When it comes to chemotherapy treatment for women whose breast cancer has spread to their lymph nodes, the estrogen status of their tumors matters, says a team of researchers in the Journal of the American Medical Association.

Analyzing data from three clinical trials with a total of 6,644 patients, they determined that chemotherapy works much better in breast cancer that is estrogen receptor-negative (ER-) than many people think, and conversely, doesn't work as well in estrogen receptor-positive (ER+) cancer as believed, says the study's lead author Donald Berry, Ph.D., chair of the Department of Biostatistics and Applied Mathematics at The University of Texas M. D. Anderson Cancer Center.

This conclusion will come as a surprise to many oncologists, Berry says. Women with "node-positive" breast cancer routinely are given chemotherapy, regardless of their tumor type. Women who have ER+ tumors are also given tamoxifen, a drug which inhibits estrogen use by the cancer cells.

"Our analysis shows that tamoxifen works very well for a number of years and taken as a group, there is little or no benefit of even the cumulative effects of modern improvements in chemotherapy for women with ER+ tumors," he says.

"All in all, this is good news because it shows that the benefit of chemotherapy for ER- tumors is surprisingly dramatic in the same way that tamoxifen's effect is substantial for ER+ tumors," Berry says.

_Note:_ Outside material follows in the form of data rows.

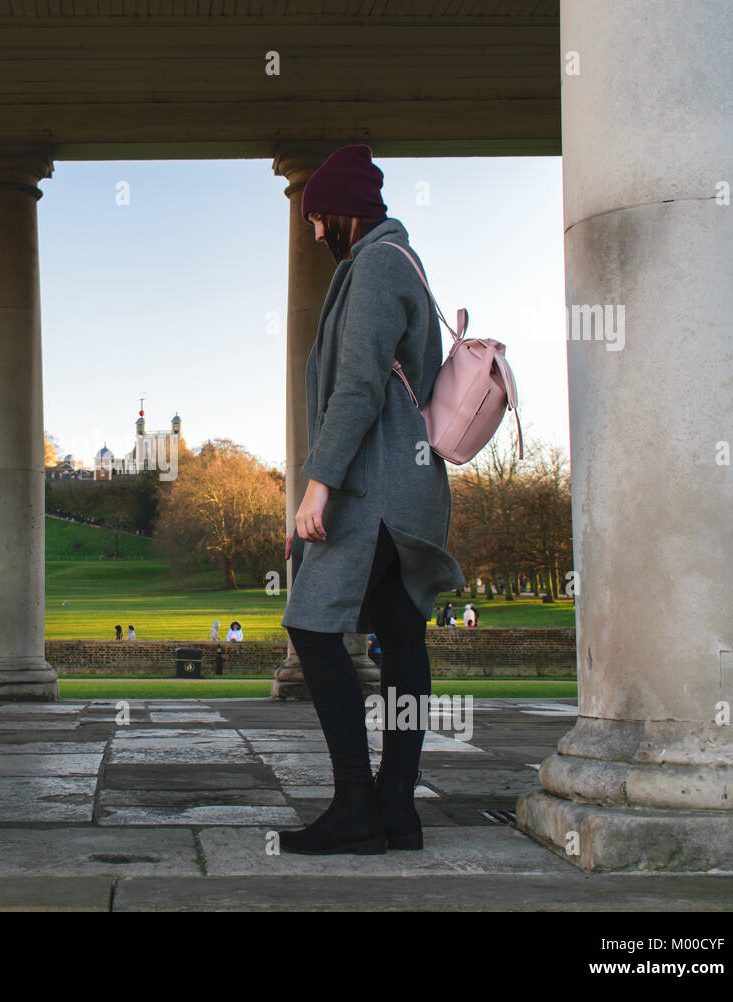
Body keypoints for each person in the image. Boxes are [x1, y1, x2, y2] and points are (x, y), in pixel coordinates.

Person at [277, 144, 466, 856]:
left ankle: (359, 803)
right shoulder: (394, 260)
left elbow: (357, 385)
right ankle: (397, 807)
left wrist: (315, 488)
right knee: (401, 635)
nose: (315, 233)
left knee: (314, 624)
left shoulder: (378, 264)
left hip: (373, 488)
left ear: (341, 213)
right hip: (406, 488)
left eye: (318, 218)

The research team, which includes investigators from top cancer centers nationwide, studied outcomes from three large randomized clinical trials which tested the optimal use of chemotherapy in node-positive breast cancer. But none of these trials, all of which were conducted by the Cancer and Leukemia Group B and the U.S. Breast Intergroup, considered estrogen status or whether women had received tamoxifen, largely because the diagnostic importance of estrogen status for chemotherapy was not recognized at the time the trials were designed, Berry says.

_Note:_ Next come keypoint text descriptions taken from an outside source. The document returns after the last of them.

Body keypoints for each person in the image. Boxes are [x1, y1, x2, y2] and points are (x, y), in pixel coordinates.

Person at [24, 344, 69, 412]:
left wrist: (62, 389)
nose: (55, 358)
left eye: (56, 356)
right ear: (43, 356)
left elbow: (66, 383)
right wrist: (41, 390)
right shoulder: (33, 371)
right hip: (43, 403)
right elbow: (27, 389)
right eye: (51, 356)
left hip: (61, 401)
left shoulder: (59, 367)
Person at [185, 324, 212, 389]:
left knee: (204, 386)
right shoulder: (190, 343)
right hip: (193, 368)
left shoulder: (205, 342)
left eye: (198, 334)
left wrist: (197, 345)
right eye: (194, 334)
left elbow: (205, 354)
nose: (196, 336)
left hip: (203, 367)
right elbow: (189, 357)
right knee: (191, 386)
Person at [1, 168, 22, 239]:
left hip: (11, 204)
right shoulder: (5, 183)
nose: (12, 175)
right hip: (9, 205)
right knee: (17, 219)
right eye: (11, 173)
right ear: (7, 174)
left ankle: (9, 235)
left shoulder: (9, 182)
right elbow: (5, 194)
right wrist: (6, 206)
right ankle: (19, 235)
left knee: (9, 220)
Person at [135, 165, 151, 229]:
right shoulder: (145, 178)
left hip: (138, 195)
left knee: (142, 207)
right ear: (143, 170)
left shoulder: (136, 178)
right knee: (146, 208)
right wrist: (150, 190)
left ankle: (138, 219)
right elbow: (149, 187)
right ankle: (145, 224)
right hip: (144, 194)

Accumulated evidence indicates, however, that improvements in chemotherapy disproportionately benefit women with ER- tumors, Berry says; so the research team decided to statistically model the relative contribution of chemotherapy treatment given estrogen receptor status.

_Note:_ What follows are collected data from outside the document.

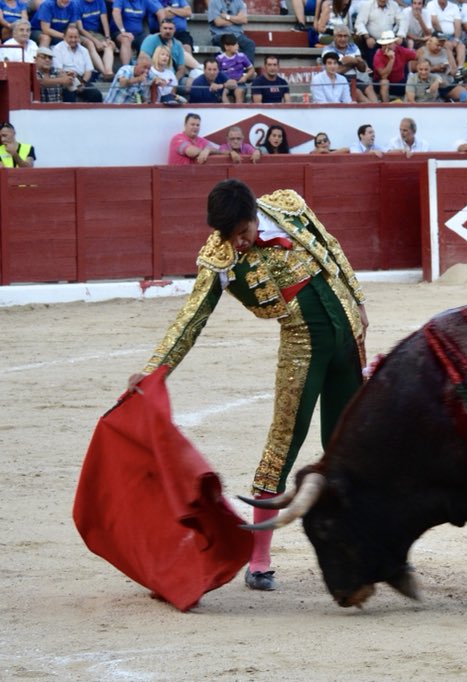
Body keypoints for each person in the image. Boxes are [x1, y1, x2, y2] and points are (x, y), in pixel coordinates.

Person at [127, 178, 368, 592]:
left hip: (346, 333)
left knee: (349, 444)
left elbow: (330, 247)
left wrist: (360, 303)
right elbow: (190, 319)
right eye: (232, 236)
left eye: (243, 232)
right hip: (302, 345)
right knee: (282, 445)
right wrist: (155, 371)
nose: (240, 243)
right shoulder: (219, 257)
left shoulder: (288, 206)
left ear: (254, 216)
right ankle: (259, 560)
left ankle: (366, 545)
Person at [141, 17, 201, 89]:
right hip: (154, 77)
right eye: (165, 28)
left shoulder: (178, 44)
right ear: (160, 29)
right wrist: (156, 77)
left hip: (173, 78)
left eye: (170, 29)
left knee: (197, 84)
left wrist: (172, 81)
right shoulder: (151, 39)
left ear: (174, 30)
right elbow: (143, 59)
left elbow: (181, 69)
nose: (168, 31)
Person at [322, 25, 378, 102]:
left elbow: (362, 69)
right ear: (334, 37)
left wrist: (355, 61)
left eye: (345, 36)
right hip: (337, 81)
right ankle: (373, 110)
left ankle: (377, 107)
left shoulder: (354, 47)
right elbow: (336, 71)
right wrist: (354, 61)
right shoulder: (328, 50)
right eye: (340, 36)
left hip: (353, 79)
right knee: (357, 92)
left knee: (369, 87)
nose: (343, 39)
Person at [53, 24, 102, 102]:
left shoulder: (84, 50)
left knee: (96, 94)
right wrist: (75, 84)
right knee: (69, 94)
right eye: (70, 37)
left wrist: (82, 83)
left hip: (82, 80)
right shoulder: (58, 49)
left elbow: (88, 70)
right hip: (66, 80)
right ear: (64, 37)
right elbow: (59, 71)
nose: (73, 40)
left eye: (75, 37)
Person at [112, 0, 165, 67]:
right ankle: (125, 69)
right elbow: (116, 12)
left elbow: (160, 11)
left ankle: (152, 70)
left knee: (151, 41)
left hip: (139, 33)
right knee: (126, 39)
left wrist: (163, 29)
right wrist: (123, 31)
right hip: (120, 31)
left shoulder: (144, 1)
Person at [208, 0, 257, 65]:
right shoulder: (214, 2)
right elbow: (218, 22)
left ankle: (247, 69)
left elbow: (244, 20)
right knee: (233, 46)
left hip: (237, 35)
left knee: (250, 44)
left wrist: (227, 17)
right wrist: (236, 20)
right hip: (221, 35)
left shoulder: (239, 2)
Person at [75, 0, 115, 80]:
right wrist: (95, 41)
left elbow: (104, 20)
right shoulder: (76, 3)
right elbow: (80, 29)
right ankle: (104, 73)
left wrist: (107, 37)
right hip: (82, 34)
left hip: (96, 33)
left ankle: (108, 71)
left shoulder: (100, 2)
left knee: (109, 45)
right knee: (90, 44)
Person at [372, 30, 416, 101]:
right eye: (384, 44)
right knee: (384, 82)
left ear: (394, 44)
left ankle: (409, 107)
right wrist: (391, 60)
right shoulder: (378, 55)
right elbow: (384, 76)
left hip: (400, 82)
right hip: (380, 84)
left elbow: (416, 56)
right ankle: (385, 107)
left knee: (413, 80)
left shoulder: (401, 50)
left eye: (389, 44)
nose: (387, 47)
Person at [354, 0, 400, 64]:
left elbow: (401, 21)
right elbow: (359, 23)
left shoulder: (394, 5)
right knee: (370, 46)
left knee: (402, 44)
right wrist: (367, 37)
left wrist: (400, 35)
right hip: (372, 38)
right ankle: (373, 71)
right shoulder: (367, 5)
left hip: (389, 38)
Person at [426, 0, 466, 73]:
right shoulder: (431, 4)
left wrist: (456, 39)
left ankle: (460, 69)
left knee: (461, 46)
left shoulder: (454, 6)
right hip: (437, 34)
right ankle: (454, 71)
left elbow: (458, 24)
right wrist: (445, 38)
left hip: (452, 36)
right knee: (447, 45)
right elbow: (434, 22)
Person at [216, 33, 255, 103]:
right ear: (226, 47)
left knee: (239, 92)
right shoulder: (220, 58)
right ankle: (228, 111)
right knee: (223, 93)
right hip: (226, 83)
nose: (238, 46)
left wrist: (245, 77)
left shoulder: (241, 56)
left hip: (239, 82)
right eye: (235, 45)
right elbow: (217, 73)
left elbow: (251, 69)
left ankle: (238, 111)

They found the absolute benefits due to chemotherapy were greater for patients with ER- tumors compared to those with ER+ tumors. Specifically, 22.8 percent more ER- patients were disease-free after five years if they received chemotherapy versus 7 percent of ER+ patients. The corresponding improvements for overall survival were 16.7 percent versus 4 percent.

The researchers also compared the different chemotherapy regimens tested in the trials, and found the latest chemotherapy combination studied - biweekly doxorubicin/cyclophosphamide plus paclitaxel - lowered the rate of recurrence and death in ER- patients by more than 50 percent, compared to the low-dose regimen used in the first study.

"This tells us that breast oncology has made enormous strides in treating patients with ER- tumors, a finding which contradicts the prevailing wisdom that with the development of tamoxifen and newer selective estrogen receptor modulator drugs, the benefits of medical science have been primarily focused on ER+ tumors," Berry says.

"It is true that tamoxifen changed the landscape for ER+ tumors, but the playing field has now been leveled somewhat given the fact that ER- tumors respond well to modern improvements in chemotherapy regimens," he says.